Nous vivons dans un monde de concurrence et de besoins changeants. Les jeunes comptent sur leurs établissements pour évaluer ces besoins et les insérer dans des programmes d’études flexibles. Il est essentiel de préparer les étudiants aux compétences techniques, culturelles et sociales dont ils auront besoin tout au long de leur carrière professionnelle.

Les entreprises peuvent contribuer à atteindre cet objectif. De nombreuses sociétés aident activement les établissements d’enseignement à évaluer les qualités que rechercheront les employeurs dans les années à venir. Elles étudient les aptitudes qui seront souhaitées, l’étendue de la formation requise dans différents secteurs professionnels, le moment approprié selon les opportunités et le nombre d’opportunités susceptibles de se présenter.

Il est parfaitement logique que les entreprises et les établissements d’enseignement partagent ces informations, et il est parfaitement logique de contribuer au processus décisionnel des étudiants. De nombreuses sociétés n’ont aucun problème à justifier les avantages obtenus grâce à ces échanges. Mon ancienne entreprise était largement impliquée à tous les niveaux dans un large éventail d’initiatives de ce type. Cela n’a jamais été considéré comme une obligation supplémentaire devant être ajoutée à la liste des relations publiques, mais plutôt comme une tâche continue et essentielle qui permettait de s’assurer que le nombre nécessaire de personnes ayant le niveau de compétence et de flexibilité approprié était disponible pour répondre aux besoins de l’entreprise.

La question n’est pas de savoir si les entreprises, lorsqu’elles anticipent l’évolution du marché, peuvent anticiper les besoins dans le domaine de l’éducation.
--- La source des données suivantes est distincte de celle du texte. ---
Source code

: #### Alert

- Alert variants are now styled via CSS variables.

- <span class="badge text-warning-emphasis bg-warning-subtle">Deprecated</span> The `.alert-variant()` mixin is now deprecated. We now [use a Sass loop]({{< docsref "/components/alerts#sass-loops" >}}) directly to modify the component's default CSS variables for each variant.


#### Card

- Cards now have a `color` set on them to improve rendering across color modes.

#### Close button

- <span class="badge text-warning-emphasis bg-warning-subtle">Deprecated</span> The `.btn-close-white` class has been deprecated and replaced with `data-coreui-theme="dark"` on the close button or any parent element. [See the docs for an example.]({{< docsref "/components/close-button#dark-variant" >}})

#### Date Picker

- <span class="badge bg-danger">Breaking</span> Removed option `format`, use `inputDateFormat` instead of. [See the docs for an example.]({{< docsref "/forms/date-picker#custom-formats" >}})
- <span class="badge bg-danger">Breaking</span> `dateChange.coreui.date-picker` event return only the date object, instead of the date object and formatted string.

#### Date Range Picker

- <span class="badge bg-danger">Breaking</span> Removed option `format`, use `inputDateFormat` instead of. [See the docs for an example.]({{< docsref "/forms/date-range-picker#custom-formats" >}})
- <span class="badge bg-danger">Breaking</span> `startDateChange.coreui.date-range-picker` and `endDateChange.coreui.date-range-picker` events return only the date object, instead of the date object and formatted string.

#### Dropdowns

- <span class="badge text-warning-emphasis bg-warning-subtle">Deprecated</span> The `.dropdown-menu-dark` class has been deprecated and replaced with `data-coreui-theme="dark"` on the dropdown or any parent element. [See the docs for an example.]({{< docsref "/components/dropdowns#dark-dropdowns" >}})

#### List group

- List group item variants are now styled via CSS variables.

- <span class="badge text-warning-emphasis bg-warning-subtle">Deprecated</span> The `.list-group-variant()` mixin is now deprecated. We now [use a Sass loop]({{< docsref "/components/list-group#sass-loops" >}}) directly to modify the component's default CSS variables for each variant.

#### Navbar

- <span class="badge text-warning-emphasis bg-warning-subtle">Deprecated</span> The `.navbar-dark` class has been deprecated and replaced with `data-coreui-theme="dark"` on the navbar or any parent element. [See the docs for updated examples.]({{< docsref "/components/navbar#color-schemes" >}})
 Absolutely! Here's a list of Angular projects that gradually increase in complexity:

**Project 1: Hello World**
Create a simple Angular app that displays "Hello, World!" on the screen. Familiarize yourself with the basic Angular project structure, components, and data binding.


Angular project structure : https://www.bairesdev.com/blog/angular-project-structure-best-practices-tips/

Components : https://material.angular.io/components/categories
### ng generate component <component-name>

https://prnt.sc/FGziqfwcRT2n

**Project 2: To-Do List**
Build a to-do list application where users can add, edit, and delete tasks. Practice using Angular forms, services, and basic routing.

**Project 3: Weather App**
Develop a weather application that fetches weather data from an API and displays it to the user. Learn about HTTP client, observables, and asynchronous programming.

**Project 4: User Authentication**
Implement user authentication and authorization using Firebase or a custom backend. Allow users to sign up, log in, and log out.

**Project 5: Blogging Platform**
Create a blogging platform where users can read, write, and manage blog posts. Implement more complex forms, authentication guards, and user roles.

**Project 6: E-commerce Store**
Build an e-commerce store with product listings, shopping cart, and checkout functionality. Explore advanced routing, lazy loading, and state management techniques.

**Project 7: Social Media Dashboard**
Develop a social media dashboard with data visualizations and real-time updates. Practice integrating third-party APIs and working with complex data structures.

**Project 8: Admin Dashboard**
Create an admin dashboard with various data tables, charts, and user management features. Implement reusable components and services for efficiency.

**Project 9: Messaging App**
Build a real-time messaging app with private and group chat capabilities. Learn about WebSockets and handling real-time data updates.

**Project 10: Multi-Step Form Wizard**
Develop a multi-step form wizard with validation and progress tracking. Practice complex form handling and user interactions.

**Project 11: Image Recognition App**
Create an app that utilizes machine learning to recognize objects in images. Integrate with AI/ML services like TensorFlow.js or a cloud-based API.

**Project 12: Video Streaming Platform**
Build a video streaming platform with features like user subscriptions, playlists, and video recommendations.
Cela découle de tout bon exercice de planification à long terme d’une entreprise. Il s’agit plutôt de savoir si des relations solides et interactives peuvent être établies entre les pouvoirs publics, les établissements d’enseignement et les entreprises. Ces relations impliquent évidemment des efforts. Et nous devons les construire année après année, à mesure que grandit la confiance dans l’efficacité de cette tâche essentielle.

Bien que l’éducation relève en premier lieu des pouvoirs publics, les entreprises doivent travailler avec les autorités et les établissements d’enseignement afin de contribuer à définir des objectifs éducatifs clairs, qui préparent les étudiants au marché mondial d’aujourd’hui. Dans l’enseignement secondaire et supérieur, cela implique de travailler main dans la main avec les écoles afin de renforcer la compréhension de la situation actuelle des entreprises, par l’intermédiaire de mesures telles que des programmes de stages, des échanges pédagogiques, la présentation d’études de cas, des visites d’entreprises, des programmes d’orientation professionnelle.

Fournir des connaissances et compétences de base, proposer des programmes d’études modernes, utiliser des outils d’enseignement attractifs, proposer des services d’orientation professionnelle et faire appel à des enseignants hautement qualifiés et enthousiastes constituent des éléments essentiels du point de vue de l’entreprise. Toutefois, préparer les étudiants à continuer à apprendre tout au long de leur vie devrait être l’objectif principal de l’enseignement initial comme de l’enseignement supérieur.

Le BIAC participe au processus d’élaboration de la politique générale au sein de l’OCDE. Nous considérons le développement du capital humain et social comme l’une de nos priorités stratégiques communes. Une éducation de qualité, qui incorpore la flexibilité nécessaire à la réussite, est essentielle pour récolter les fruits d’une croissance économique durable et devrait rester une priorité majeure pour tous.